### DATA FOR PROCESSING
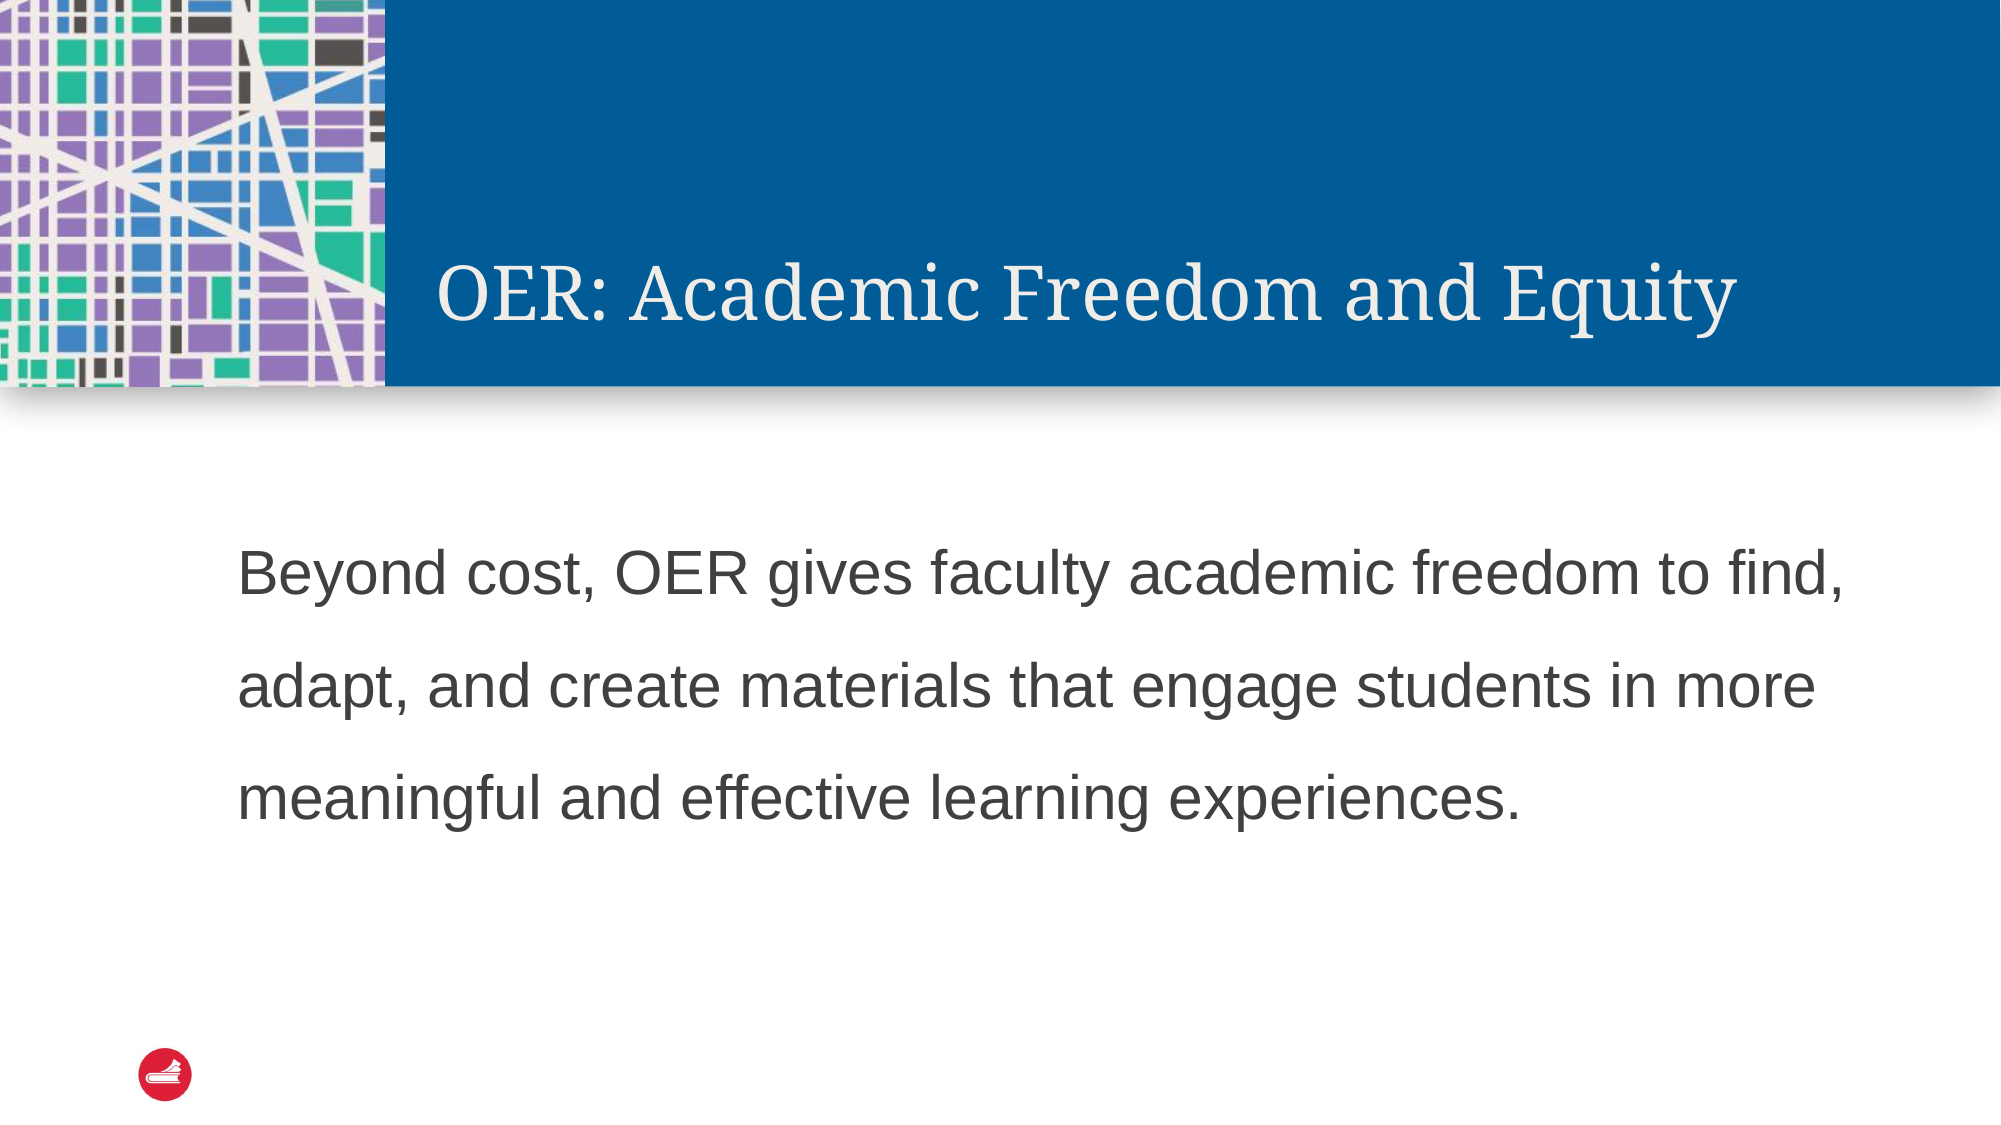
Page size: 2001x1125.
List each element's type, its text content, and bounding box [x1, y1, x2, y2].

title OER: Academic Freedom and Equity [420, 66, 1863, 343]
picture [136, 1046, 193, 1103]
list Beyond cost, OER gives faculty academic freedom to find, adapt, and create materials that engage students in more meaningful and effective learning experiences. [146, 487, 1874, 1023]
picture [0, 0, 385, 387]
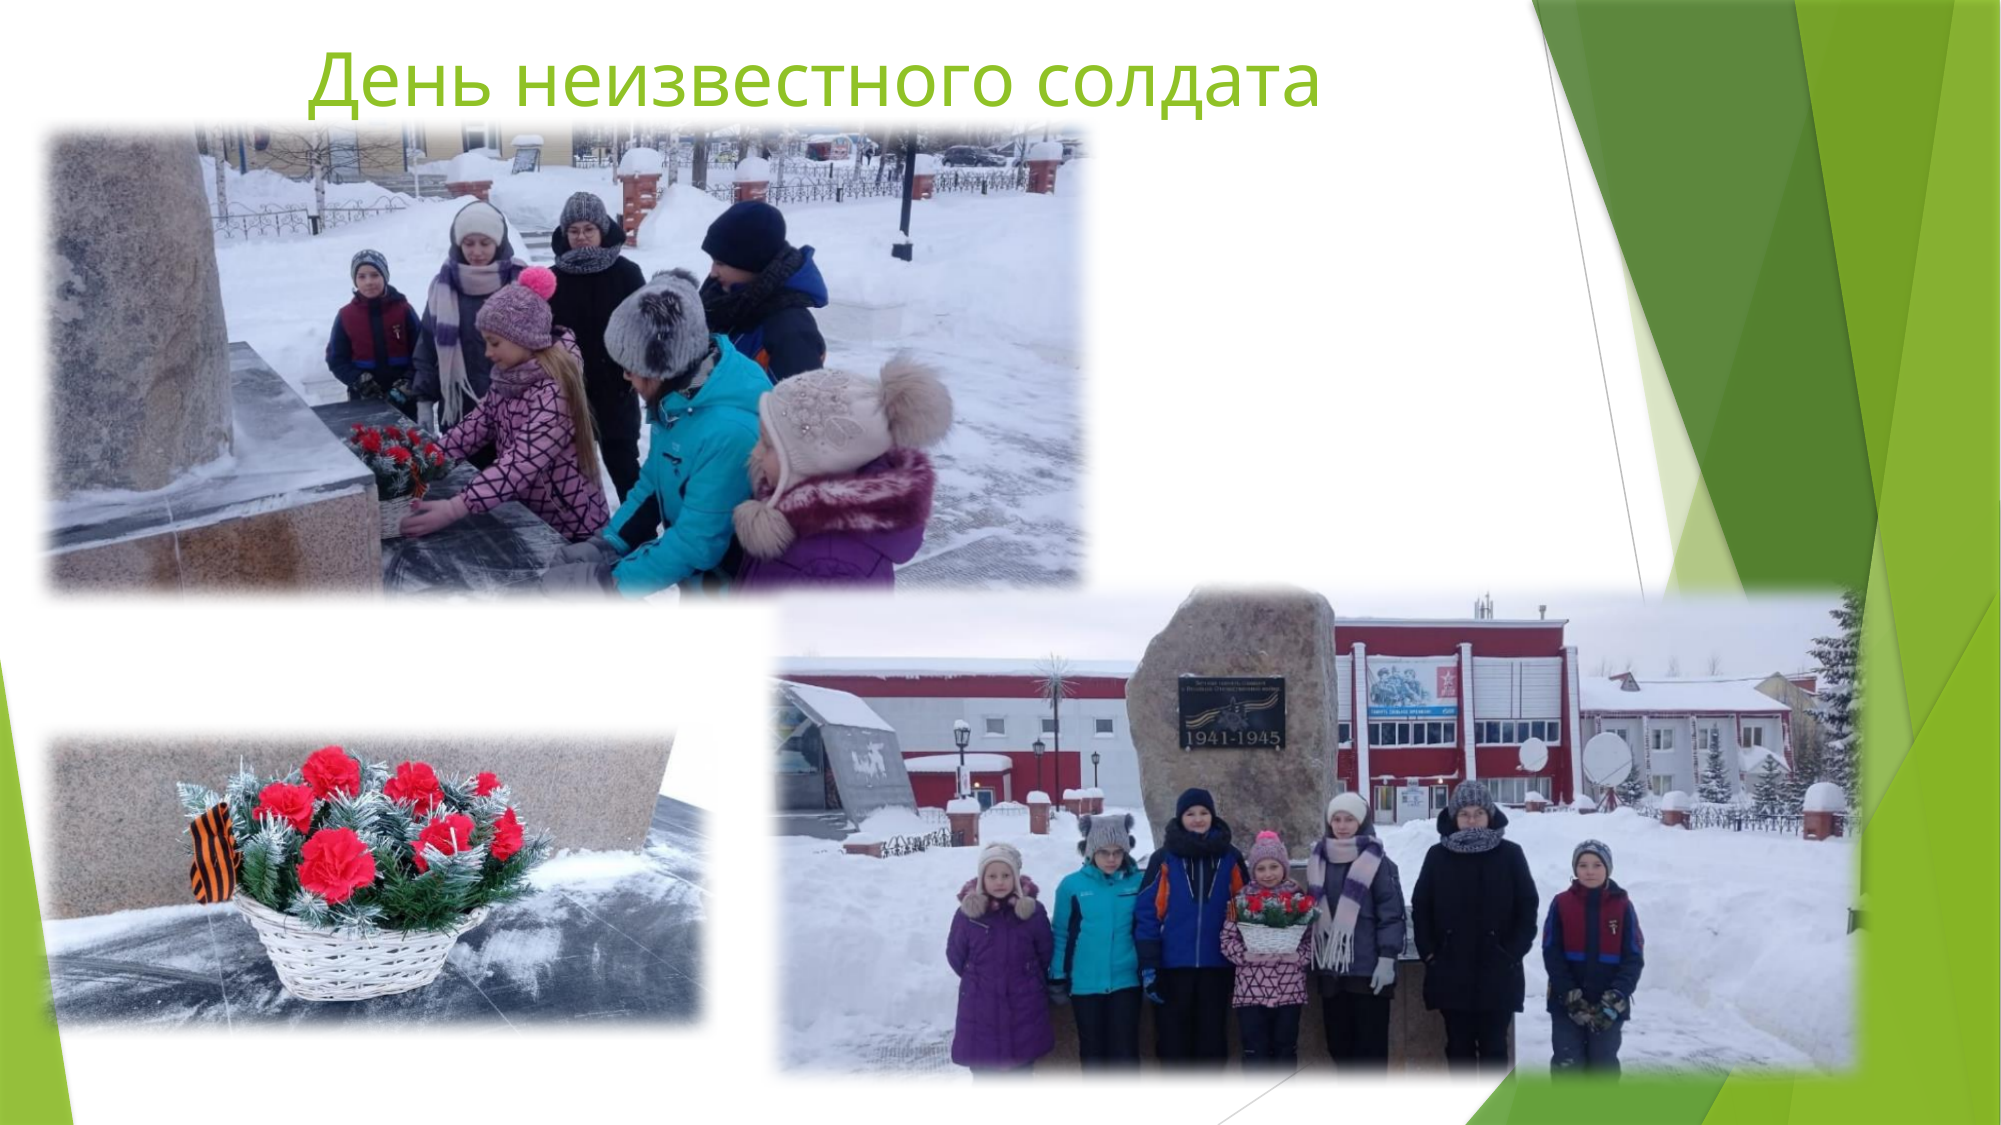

### PROBLEM DETAILS
What you output should match the records line for line, minus the pictures.

### SOLUTION
Page size: 2001x1125.
List each element's type, its text content, and bounding box [x1, y1, x2, y2].

title OER: Academic Freedom and Equity [420, 66, 1863, 343]
picture [136, 1046, 193, 1103]
list Beyond cost, OER gives faculty academic freedom to find, adapt, and create materials that engage students in more meaningful and effective learning experiences. [146, 487, 1874, 1023]
picture [0, 0, 385, 387]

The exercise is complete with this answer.